In the UK, February is LGBT+ history month, where we bring attention to the positive, and more difficult, aspects of queer history. I – the author of this blog post, Dr Peter Matthews – actually did my first degree in History, and have always been extremely interested in what is termed “social history” (i.e. the history of ordinary people’s ordinary lives).
This feeds into this project in a number of ways, which we’ve discussed in previous blog posts. For example, it is easy to forget how much has changed in terms of basic equality before the law very recently (equal access to marriage is less than a decade old). And we see the long-term impact of such discriminatory attitudes in society in the age profile of the population who define themselves as LGB.
We are also interested in whether this history of exclusion has impacted the ability of LGBT+ people to access financial products that might impact their welfare and financial wellbeing in the longer-term. It was widely known in the 1980s and 1990s that gay men could struggle to access life insurance products, and thus mortgages, due to the stigma associated with HIV/AIDS. Barriers to women accessing mortgages also meant lesbians struggled to purchase homes, with this being associated with the growth of Hebden Bridge in West Yorkshire as the “lesbian capital” of England – lesbians who could not buy homes in Manchester bought the dilapidated terraced houses in Hebden with cash.
Older LGBT+ people might also be carrying the weight of past discrimination around with them.

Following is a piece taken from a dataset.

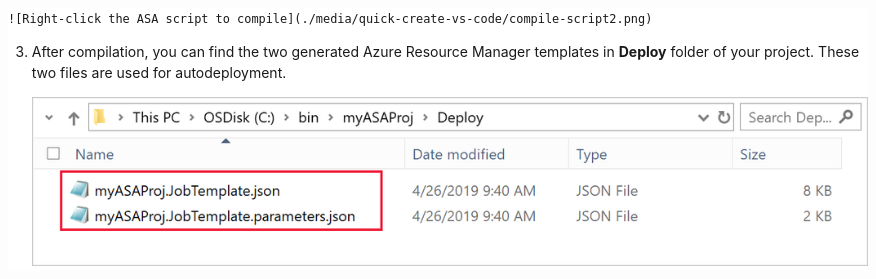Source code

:     ![Right-click the ASA script to compile](./media/quick-create-vs-code/compile-script2.png)

3. After compilation, you can find the two generated Azure Resource Manager templates in **Deploy** folder of your project. These two files are used for autodeployment.

    ![Stream Analytics deployment templates in file explorer](./media/quick-create-vs-code/deployment-templates.png)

In a previous project I led, we did find evidence of this. Our analysis showed there was a disproportionate number of LGB people who lived in the most deprived neighbourhoods in Scotland. Further analysis showed this group were older, more likely to be single, and had poorer health than their non-LGB neighbours. This suggests a group of people might have experienced discrimination earlier in their lives, which had ultimately resulted in poorer outcomes across a range of areas, in particular their lack of choice of where to live.
Initial insights from the qualitative interviews in the project are revealing some of this, for example: truly awful examples of discrimination towards HIV positive people in the 1990s and early 2000s; people struggling to access financial products due to this discrimination. And it is also, sadly, showing how this continues to this day, particularly for trans people. Further, the welfare state is meant to be there for people when things out of their control affect their lives and they need the most basic level of support. Our interviews also reveal how threadbare that safety net is in the UK, and how, when people come to access it, it offers incredibly poor levels of support.
We still have to complete the full analysis of all our qualitative data, but we will be interested to pick-up these generational/historical shifts and how they impacted, and might continue to impact, LGBT+ people and their welfare. We are also planning advanced statistical analysis where, hopefully, we will be able to explore generational effects, and the impact of changes such as the equalisation of access to marriage rights, on LGB people, rather than just “controlling” away age (and history) as something we’re not interested in.